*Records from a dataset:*
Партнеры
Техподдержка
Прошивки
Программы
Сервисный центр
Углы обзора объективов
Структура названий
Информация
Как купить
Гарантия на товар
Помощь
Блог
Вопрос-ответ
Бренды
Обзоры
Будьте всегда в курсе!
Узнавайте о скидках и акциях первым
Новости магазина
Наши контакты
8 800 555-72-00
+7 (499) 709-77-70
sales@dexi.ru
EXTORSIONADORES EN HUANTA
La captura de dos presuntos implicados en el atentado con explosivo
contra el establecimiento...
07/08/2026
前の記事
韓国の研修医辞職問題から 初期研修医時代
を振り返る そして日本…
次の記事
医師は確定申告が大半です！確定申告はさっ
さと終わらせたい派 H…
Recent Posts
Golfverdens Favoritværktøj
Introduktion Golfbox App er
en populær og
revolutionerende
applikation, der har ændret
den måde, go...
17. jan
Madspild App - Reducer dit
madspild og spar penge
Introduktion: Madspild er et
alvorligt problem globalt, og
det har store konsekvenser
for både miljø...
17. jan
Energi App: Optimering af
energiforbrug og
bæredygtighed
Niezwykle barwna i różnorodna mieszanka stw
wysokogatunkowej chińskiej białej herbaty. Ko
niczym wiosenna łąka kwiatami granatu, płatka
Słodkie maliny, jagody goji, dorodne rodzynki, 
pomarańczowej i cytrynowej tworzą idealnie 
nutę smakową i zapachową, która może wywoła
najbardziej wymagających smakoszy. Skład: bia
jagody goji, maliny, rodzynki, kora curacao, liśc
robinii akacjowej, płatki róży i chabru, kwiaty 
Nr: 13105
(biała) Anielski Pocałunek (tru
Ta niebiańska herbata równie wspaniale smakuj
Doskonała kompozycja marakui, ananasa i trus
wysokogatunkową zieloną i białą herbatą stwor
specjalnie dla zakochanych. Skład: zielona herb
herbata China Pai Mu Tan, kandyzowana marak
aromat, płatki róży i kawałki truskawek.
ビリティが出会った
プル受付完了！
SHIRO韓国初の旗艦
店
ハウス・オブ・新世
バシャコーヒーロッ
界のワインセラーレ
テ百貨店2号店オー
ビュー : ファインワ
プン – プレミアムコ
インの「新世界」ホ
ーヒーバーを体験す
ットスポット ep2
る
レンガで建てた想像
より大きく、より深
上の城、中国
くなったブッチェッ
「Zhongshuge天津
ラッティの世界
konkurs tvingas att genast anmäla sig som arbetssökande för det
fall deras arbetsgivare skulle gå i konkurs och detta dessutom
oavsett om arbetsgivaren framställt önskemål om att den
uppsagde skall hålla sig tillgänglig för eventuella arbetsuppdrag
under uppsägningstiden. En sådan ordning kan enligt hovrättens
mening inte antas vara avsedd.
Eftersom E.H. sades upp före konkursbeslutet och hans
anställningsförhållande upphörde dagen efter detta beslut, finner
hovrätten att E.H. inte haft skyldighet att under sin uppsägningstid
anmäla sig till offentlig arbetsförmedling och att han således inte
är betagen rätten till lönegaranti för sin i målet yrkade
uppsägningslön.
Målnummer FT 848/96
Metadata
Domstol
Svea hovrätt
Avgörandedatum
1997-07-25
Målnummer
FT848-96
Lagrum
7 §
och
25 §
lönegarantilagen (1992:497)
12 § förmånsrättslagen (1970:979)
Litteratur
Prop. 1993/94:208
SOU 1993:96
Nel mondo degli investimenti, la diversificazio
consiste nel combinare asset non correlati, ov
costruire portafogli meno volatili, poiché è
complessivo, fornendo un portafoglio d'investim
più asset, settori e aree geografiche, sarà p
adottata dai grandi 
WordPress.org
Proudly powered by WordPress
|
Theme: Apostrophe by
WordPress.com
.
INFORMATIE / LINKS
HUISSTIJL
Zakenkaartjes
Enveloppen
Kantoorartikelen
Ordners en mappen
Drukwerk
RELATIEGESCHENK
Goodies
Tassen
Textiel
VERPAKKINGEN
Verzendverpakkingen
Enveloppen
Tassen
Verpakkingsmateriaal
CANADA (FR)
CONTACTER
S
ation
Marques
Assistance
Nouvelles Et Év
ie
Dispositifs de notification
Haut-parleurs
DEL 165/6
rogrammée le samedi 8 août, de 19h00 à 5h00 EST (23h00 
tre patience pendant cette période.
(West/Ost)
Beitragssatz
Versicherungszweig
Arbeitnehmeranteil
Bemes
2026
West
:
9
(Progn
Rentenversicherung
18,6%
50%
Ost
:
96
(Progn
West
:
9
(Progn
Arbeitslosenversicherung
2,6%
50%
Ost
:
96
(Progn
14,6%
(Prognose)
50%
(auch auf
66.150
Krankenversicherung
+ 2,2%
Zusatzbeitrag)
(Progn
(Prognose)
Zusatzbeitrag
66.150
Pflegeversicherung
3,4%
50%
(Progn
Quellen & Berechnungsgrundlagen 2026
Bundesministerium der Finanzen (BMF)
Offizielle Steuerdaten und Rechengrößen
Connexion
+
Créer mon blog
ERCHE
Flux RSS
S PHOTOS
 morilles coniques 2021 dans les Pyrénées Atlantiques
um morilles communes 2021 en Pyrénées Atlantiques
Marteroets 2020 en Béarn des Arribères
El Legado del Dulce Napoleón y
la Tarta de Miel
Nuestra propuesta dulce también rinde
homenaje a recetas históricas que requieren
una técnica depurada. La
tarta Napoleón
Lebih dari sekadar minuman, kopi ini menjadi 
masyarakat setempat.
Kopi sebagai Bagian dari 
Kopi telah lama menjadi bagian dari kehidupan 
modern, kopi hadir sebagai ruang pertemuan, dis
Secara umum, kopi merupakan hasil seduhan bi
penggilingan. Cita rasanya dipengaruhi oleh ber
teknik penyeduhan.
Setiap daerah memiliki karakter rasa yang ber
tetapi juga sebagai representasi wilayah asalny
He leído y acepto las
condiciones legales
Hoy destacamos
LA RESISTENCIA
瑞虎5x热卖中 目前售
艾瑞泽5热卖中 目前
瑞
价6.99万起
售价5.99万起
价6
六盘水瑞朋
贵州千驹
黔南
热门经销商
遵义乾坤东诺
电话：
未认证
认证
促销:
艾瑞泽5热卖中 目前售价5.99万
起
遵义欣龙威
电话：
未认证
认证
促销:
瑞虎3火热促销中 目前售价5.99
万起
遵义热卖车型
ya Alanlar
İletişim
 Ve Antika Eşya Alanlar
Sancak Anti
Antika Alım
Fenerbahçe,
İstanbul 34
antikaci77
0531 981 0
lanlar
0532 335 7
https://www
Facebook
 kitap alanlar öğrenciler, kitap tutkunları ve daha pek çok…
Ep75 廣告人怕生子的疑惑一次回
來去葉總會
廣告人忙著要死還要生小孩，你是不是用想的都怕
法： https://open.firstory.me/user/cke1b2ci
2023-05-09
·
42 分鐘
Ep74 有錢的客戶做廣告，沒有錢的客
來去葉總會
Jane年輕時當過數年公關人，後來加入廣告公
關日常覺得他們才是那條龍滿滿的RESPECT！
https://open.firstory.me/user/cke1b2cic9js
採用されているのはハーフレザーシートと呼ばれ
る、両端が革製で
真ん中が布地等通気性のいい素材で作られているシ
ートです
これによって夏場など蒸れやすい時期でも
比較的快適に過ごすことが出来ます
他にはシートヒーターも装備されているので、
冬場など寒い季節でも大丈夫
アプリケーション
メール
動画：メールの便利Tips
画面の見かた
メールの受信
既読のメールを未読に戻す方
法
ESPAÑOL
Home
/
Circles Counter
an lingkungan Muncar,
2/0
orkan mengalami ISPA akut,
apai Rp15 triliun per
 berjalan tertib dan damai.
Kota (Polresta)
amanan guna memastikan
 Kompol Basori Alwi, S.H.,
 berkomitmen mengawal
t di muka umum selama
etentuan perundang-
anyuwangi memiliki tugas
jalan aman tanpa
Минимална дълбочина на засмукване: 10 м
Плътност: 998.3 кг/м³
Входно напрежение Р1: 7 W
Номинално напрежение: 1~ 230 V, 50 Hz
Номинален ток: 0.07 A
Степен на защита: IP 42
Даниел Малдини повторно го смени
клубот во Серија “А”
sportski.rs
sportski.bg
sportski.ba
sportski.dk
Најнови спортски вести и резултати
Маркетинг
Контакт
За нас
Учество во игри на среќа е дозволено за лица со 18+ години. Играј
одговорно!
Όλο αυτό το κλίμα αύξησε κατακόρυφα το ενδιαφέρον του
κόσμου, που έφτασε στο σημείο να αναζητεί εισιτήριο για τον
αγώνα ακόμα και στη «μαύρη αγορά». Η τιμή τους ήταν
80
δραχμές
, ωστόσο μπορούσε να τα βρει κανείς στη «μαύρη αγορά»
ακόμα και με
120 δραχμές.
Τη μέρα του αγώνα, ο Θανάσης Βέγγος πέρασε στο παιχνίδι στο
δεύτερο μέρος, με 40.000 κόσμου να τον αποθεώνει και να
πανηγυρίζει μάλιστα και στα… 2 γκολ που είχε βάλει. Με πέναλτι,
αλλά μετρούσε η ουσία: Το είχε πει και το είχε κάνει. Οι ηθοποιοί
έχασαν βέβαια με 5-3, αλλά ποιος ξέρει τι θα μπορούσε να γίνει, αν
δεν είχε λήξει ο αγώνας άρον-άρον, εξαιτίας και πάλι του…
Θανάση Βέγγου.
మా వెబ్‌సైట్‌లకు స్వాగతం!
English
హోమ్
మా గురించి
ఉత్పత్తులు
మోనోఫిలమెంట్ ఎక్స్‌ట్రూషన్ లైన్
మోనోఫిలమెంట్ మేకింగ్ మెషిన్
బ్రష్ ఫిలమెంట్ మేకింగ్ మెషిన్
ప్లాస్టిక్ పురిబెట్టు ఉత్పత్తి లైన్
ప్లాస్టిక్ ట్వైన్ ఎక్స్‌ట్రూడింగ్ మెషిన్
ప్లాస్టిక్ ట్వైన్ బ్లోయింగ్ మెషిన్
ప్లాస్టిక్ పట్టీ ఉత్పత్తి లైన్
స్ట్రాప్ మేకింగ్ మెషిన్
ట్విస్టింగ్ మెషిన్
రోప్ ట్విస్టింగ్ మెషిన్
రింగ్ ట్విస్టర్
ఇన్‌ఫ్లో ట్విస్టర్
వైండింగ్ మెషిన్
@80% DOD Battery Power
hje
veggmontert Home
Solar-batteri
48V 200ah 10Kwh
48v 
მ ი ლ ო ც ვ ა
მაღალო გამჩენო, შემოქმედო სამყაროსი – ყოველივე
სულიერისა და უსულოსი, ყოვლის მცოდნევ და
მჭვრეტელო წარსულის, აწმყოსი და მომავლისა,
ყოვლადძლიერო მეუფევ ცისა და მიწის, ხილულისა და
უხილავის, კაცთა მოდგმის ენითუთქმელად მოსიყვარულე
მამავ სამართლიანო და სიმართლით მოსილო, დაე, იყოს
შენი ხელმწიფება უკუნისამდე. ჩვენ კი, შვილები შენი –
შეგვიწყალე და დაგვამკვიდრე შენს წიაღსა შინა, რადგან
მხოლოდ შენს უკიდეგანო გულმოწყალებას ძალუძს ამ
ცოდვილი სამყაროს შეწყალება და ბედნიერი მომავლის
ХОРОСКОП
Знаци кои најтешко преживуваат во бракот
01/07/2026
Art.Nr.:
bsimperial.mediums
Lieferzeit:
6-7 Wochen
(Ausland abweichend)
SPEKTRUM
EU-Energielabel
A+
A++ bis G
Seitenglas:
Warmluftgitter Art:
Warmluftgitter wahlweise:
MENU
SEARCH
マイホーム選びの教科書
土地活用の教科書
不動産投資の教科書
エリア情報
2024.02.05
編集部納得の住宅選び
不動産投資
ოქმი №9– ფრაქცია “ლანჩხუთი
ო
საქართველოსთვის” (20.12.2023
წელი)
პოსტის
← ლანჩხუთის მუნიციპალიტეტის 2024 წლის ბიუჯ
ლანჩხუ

*Task prompt:* Would you copy every line of the entries that includes the word "Atlantiques"?

*Expected output:*
 morilles coniques 2021 dans les Pyrénées Atlantiques
um morilles communes 2021 en Pyrénées Atlantiques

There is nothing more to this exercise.